Accueil > Chansons > De quoi vous plaignez-vous ?

De quoi vous plaignez-vous ?

Déjacque, Joseph


Texte (chanson) de Joseph Déjacque (1857).


Horreur ! horreur ! disent tout bas les âmes.
— Horreur, hélas ! répond la Liberté. —
Tout n’est que vols et que meurtres infâmes,
Le Mal est dieu dans la société.
— Oui, pour le mal il est lit de roses,
Oui, pour ce maître il n’est rien de trou doux
— Nous subissons la logique des choses. —
— Conservateurs… de quoi vous plaignez-vous ?
 
Vous qui voulez des lois, une Justice,
Dévots soutiens du temple du Pouvoir,
Vous qui versez au tronc de la police
Plus que n’eût pris l’inquiet Désespoir ;
Si dans la rue un watchman vous inspecte,
— Lui, l’homme d’ordre, — à l’instar des filous ;
S’il vous détrousse à quelque heure suspecte :
Gens attardés… de quoi vous plaignez-vous ?
 
Bourgeois, pour qui tout est trafic et lucre,
Vous dont Mercure assiste les bazars,
Agioteurs de coton ou de sucre,
Pasteurs d’humains, moissonneurs de dollars ;
— Établissez des banques de commerce,
Battez monnaie avec de vieux licous…
Au vent du Nord la peur vous bouleverse…
Monopoleurs, de quoi vous plaignez-vous ?
 
Vous qui rêvez de loisirs et de fêtes,
Femmes du maître ou femmes de commis,
Et gaspillez en de folles toilettes
Tout l’or et plus qu’encaissent vos maris ;
— Pour satisfaire au luxe de vos jupes,
Un check vaut mieux qu’un pauvre billet doux,
Vous vous vendez ; vos amants font des dupes…
— Cœurs sans amour, de quoi vous plaignez-vous ?
 
Vous dont le bras, ouvriers et manœuvres,
Nourrit un monde oisif et corrupteur,
Vous qui donnez le produit de vos œuvres
Pour, — noirs ou blancs, — enrichir l’exploiteur.
— Sujets soumis, — on vous parque, on vous fouette.
— Marrons, — la faim vous traque dans vos trous.
L’esclave-humain ne vit pas, il végète…
Déshérités, de quoi vous plaignez-vous ?
 
Soit république, empire ou monarchie,
Nargue du nom : — c’est de l’autorité.
— Tant que, courbé sous une hiérarchie,
L’on rampera dans la légalité ;
Tant qu’on n’aura, — de riche à prolétaire,
D’esclave à maître, — aboli tous les jougs,
La mal-stateur régnera sur la terre.
— Civilisés, de quoi vous plaignez-vous ?
 
Ah ! ce qu’il faut pour vivre en harmonie,
— Vivre du bras, du cœur et du cerveau, —
Pour nous sevrer d’un monde à l’agonie
Et revêtir la puberté du beau.
— C’est de jeter à l’égout Code et Bible,
C’est de fouler aux pieds sceptres et knouts.
— L’ordre anarchique est l’ordre imprescriptible. —
Esprits obtus, de quoi vous plaignez-vous ?
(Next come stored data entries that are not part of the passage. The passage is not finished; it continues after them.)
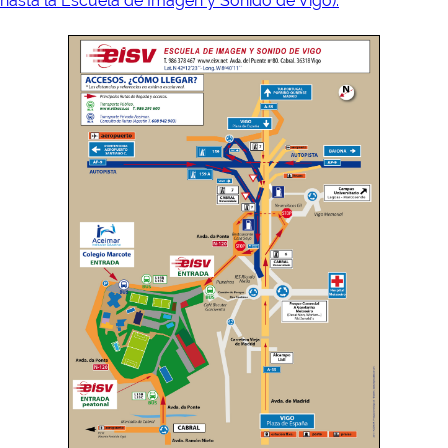
hasta la Escuela de Imagen y Sonido de Vigo).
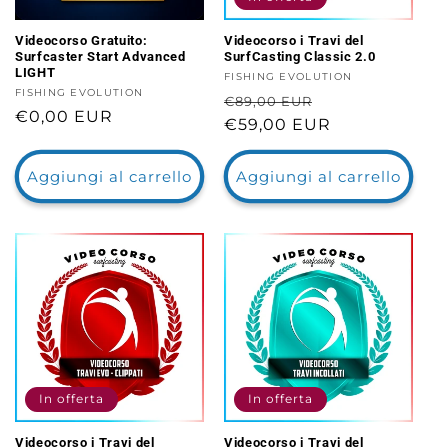
Videocorso Gratuito:
Videocorso i Travi del
Surfcaster Start Advanced
SurfCasting Classic 2.0
LIGHT
Fornitore:
FISHING EVOLUTION
Fornitore:
FISHING EVOLUTION
Prezzo
Prezzo
€89,00 EUR
Prezzo
€0,00 EUR
di
€59,00 EUR
scontato
di
listino
listino
Aggiungi al carrello
Aggiungi al carrello
In offerta
In offerta
Videocorso i Travi del
Videocorso i Travi del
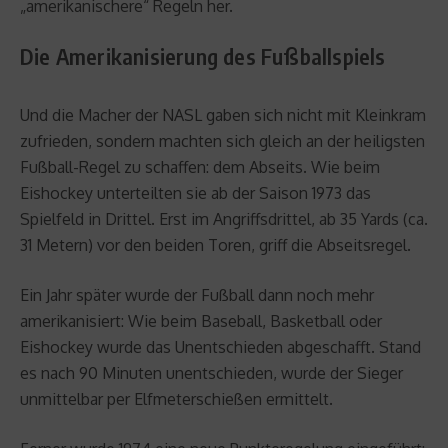
„amerikanischere“ Regeln her.
Die Amerikanisierung des Fußballspiels
Und die Macher der NASL gaben sich nicht mit Kleinkram
zufrieden, sondern machten sich gleich an der heiligsten
Fußball-Regel zu schaffen: dem Abseits. Wie beim
Eishockey unterteilten sie ab der Saison 1973 das
Spielfeld in Drittel. Erst im Angriffsdrittel, ab 35 Yards (ca.
31 Metern) vor den beiden Toren, griff die Abseitsregel.
Ein Jahr später wurde der Fußball dann noch mehr
amerikanisiert: Wie beim Baseball, Basketball oder
Eishockey wurde das Unentschieden abgeschafft. Stand
es nach 90 Minuten unentschieden, wurde der Sieger
unmittelbar per Elfmeterschießen ermittelt.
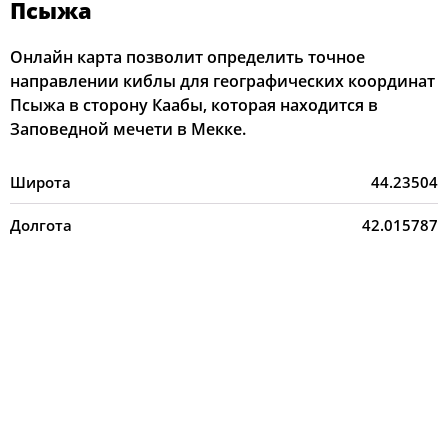
Псыжа
Онлайн карта позволит определить точное
направлении киблы для географических координат
Псыжа в сторону Каабы, которая находится в
Заповедной мечети в Мекке.
Широта
44.23504
Долгота
42.015787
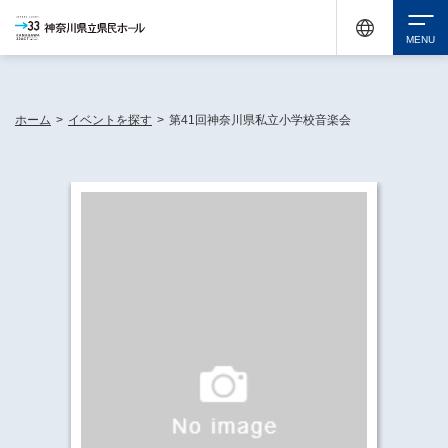
神奈川県民ホールは休館中においても、県内33市町村で多彩な芸術文化を届ける活動
《KANAGAWA 33 ACT》を展開し、地域に身近な感動を広げています。
検索
ホーム
>
イベントを探す
>
第41回神奈川県私立小学校音楽会
チケット購入
イベントを探す
・ イベント一覧
休館中の県民ホールについて
・ イベントカレンダー
・ 施設概要
神奈川県立県民ホールSNS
La Nouvelle-Orléans, octobre 1857


Paru dans Le Libertaire (New-York), nº 1 (9 juin 1858).

Paru aussi in : Manfredonia, Gaetano. — Libres ! Toujours… : anthologie de la chanson et de la poésie anarchistes au XIXe siècle. — Lyon : Atelier de création libertaire, 2011 (p. 37).